# [Série de tâches]
A. Traduisez en anglais cette phrase de l'extrait du document : « Je voulais dire qu’il y avait beaucoup de choses à raconter. »
B. Reproduisez à l'identique tout le passage de l'extrait du document qui va de « Plaignante : Je ne suis » jusqu'à « Plaignante : Ouais. ».

# [Extrait du document]
══════
Plaignante : Je ne sais pas par où commencer. Quand es-tu disparu de la surface de la Terre?

Sergent Dhillon : Après avoir été libéré de toutes ces conneries à Coquitlam et quand je suis parti à Richmond. Je pense que c’était vers 2009.

Plaignante : Merde! Tant que ça? Je ne peux pas revenir sur six ans de ma vie. C’est trop long.

[168]  La représentante du membre (RM) a aussi traité de cet échange de courriels lorsqu’elle a contre-interrogé la plaignante [98] :

[TRADUCTION]

RM : Que vouliez-vous dire?

Plaignante : Je voulais dire qu’il y avait beaucoup de choses à raconter.

RM : Mais, vous avez dit six ans?

Plaignante : Hmm.

RM : Que vouliez-vous dire par six ans?

Plaignante : Je voulais dire que je ne l’avais pas vu pendant six ans. Je sais que quand nous avons commencé à communiquer par courriel, il était question d’un [intervalle] différent et nous en avions parlé au téléphone.

RM : Alors, pourquoi avoir dit que vous ne l’aviez pas vu pendant six ans?

Plaignante : Parce que c’est ce qu’il avait dit.

RM : Mais, c’est vous qui le dites.

Plaignante : Selon moi, ça n’avait pas été si long, mais il disait que oui alors…

RM : Alors, vous étiez d’accord avec lui?

Plaignante : Hmm.

RM : Alors, vous ne l’aviez pas vu depuis six ans?

Plaignante : Je ne suis pas d’accord avec ça maintenant. J’étais d’accord à ce moment-là, dans le cadre de la conversation.

RM : Alors, en février 2016, vous étiez d’accord pour dire que vous ne l’aviez pas vu depuis six ans, mais aujourd’hui, vous n’êtes plus d’accord avec cette affirmation? C’est ce que je comprends?

Plaignante : Quand nous avons repris contact, je disais que c’était à un certain moment et il disait que c’était à un autre moment. Je me suis juste laissé emporter.

RM : Mais, Mme [la plaignante], vous êtes une personne à part entière, vous avez votre propre mémoire.

Plaignante : Ouais.

RM : Je suppose donc que vous vous fieriez à vos souvenirs.
══════
# [Données sources]
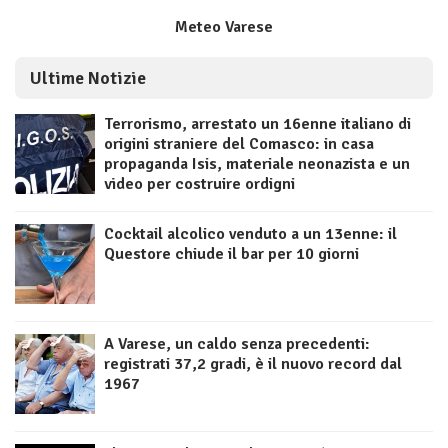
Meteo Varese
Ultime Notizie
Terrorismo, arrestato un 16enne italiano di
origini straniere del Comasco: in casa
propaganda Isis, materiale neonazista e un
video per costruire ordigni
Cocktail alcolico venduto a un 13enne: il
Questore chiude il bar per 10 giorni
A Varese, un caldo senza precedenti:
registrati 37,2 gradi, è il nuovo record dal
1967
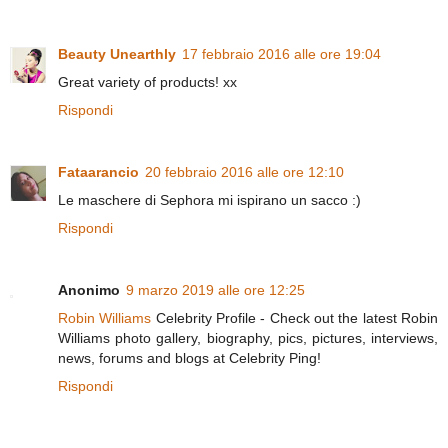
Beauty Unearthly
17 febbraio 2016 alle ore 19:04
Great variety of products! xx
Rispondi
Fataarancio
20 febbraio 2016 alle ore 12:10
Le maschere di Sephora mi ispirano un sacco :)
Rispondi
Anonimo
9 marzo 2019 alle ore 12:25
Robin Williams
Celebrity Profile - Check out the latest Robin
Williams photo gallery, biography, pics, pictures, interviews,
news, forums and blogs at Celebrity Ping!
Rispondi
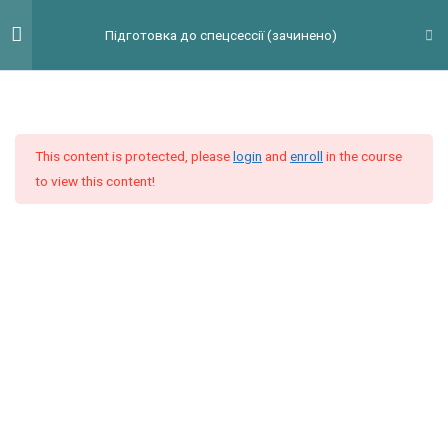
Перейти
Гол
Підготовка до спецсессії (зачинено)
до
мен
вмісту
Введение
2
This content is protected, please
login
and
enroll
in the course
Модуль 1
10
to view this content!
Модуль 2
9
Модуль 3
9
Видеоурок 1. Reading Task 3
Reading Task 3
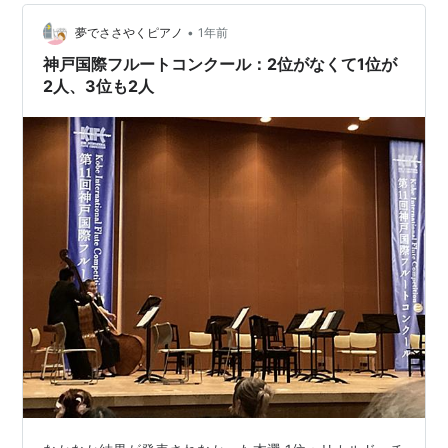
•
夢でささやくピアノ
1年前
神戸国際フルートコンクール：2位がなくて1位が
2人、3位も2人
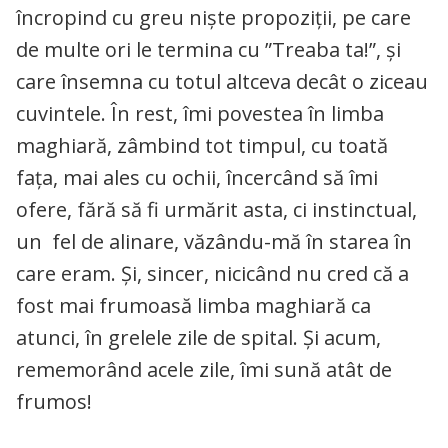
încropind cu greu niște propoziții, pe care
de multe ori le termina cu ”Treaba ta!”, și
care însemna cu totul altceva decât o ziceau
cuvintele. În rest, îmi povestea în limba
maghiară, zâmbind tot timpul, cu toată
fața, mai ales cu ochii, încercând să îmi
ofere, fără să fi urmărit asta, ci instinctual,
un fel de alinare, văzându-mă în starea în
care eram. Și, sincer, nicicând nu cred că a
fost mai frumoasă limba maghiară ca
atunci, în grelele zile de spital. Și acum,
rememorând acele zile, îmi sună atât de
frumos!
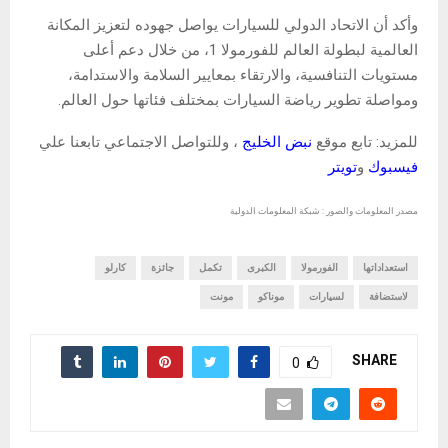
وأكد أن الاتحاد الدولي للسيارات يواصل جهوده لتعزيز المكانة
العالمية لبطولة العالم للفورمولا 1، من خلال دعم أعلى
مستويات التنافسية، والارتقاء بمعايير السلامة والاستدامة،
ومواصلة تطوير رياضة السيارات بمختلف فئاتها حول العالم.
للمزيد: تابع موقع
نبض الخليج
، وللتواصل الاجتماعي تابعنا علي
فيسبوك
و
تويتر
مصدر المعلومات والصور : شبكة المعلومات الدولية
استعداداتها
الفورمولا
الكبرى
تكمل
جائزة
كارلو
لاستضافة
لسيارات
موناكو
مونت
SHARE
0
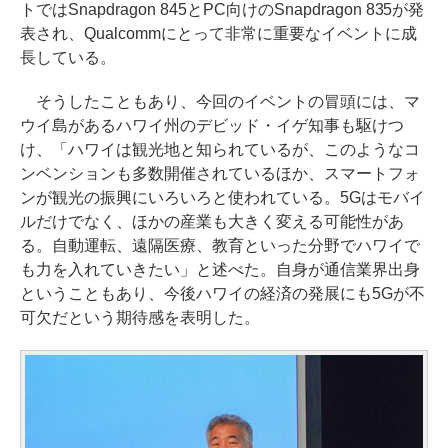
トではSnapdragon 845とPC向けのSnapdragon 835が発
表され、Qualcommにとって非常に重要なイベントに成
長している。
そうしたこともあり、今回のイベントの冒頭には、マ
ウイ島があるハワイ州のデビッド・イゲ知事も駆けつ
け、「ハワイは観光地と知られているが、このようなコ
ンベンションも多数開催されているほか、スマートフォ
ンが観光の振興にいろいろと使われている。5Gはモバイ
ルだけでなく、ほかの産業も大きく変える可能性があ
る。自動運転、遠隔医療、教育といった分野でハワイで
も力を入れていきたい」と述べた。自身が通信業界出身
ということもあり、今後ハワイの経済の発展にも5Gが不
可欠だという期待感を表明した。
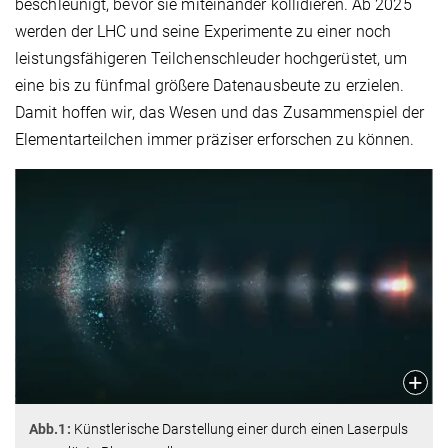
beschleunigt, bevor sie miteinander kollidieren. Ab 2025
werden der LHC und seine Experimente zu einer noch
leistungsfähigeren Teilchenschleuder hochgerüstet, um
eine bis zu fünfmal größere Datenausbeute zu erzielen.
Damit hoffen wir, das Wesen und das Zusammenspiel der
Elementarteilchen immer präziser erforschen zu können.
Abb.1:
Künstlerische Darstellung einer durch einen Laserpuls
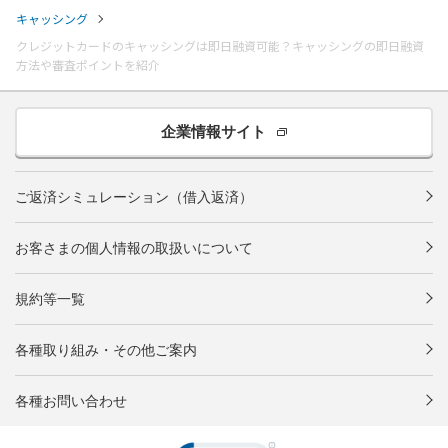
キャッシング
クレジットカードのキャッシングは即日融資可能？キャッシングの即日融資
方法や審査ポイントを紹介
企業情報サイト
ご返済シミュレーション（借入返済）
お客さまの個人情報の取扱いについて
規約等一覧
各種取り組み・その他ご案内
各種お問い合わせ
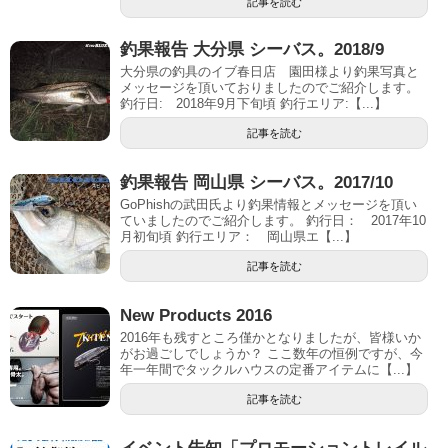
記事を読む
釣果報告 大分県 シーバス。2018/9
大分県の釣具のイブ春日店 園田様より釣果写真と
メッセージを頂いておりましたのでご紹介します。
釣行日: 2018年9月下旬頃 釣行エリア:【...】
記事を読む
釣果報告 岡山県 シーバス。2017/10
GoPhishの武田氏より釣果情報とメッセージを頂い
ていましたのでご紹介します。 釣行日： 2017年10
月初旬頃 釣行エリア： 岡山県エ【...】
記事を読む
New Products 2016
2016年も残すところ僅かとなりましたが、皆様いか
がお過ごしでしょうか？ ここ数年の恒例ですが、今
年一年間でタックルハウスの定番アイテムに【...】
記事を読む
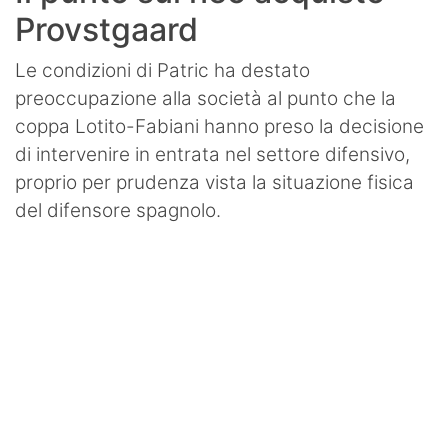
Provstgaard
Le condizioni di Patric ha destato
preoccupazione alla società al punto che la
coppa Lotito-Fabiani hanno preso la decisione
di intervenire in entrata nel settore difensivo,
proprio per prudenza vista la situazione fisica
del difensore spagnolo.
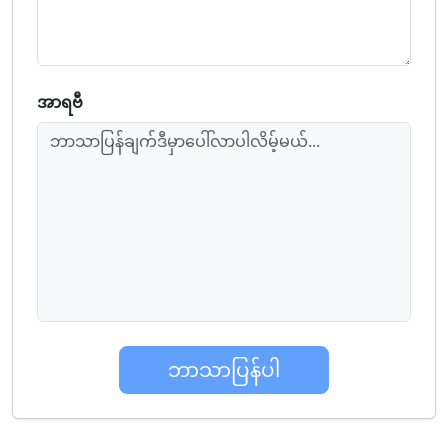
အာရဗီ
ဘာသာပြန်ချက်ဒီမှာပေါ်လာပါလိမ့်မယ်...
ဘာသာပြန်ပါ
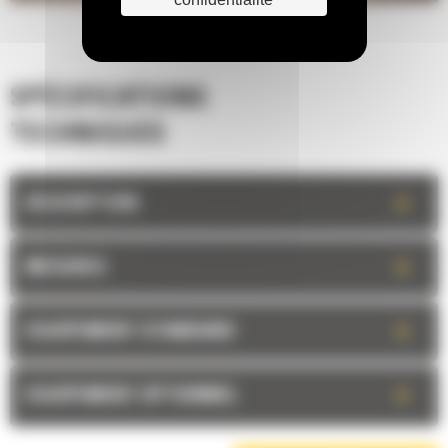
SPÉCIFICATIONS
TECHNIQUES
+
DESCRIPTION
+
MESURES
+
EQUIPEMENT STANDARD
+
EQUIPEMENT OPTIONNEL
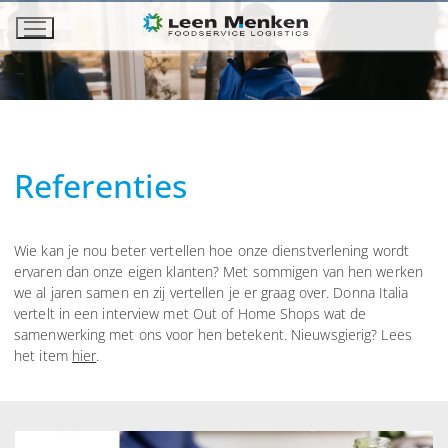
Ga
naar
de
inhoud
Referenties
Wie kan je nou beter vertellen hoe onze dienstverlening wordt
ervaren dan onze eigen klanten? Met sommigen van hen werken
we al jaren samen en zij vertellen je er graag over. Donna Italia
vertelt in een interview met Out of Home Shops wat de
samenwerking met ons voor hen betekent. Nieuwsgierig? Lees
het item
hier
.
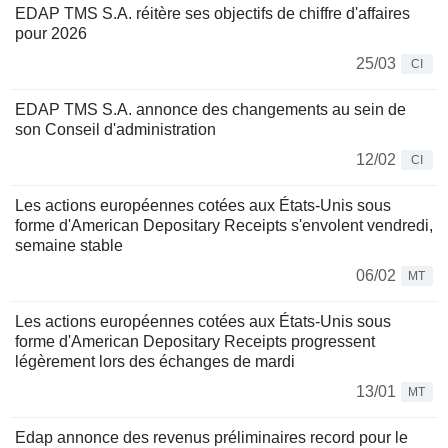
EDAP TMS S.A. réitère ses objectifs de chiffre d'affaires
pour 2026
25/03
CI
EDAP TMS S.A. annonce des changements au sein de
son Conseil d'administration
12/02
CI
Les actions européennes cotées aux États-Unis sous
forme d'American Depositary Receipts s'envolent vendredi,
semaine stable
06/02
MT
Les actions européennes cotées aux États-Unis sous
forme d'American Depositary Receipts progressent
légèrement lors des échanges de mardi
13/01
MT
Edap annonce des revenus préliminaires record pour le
══════
# [Réponses aux tâches]
A. I meant that there was a lot to tell.

B.
Plaignante : Je ne suis pas d’accord avec ça maintenant. J’étais d’accord à ce moment-là, dans le cadre de la conversation.

RM : Alors, en février 2016, vous étiez d’accord pour dire que vous ne l’aviez pas vu depuis six ans, mais aujourd’hui, vous n’êtes plus d’accord avec cette affirmation? C’est ce que je comprends?

Plaignante : Quand nous avons repris contact, je disais que c’était à un certain moment et il disait que c’était à un autre moment. Je me suis juste laissé emporter.

RM : Mais, Mme [la plaignante], vous êtes une personne à part entière, vous avez votre propre mémoire.

Plaignante : Ouais.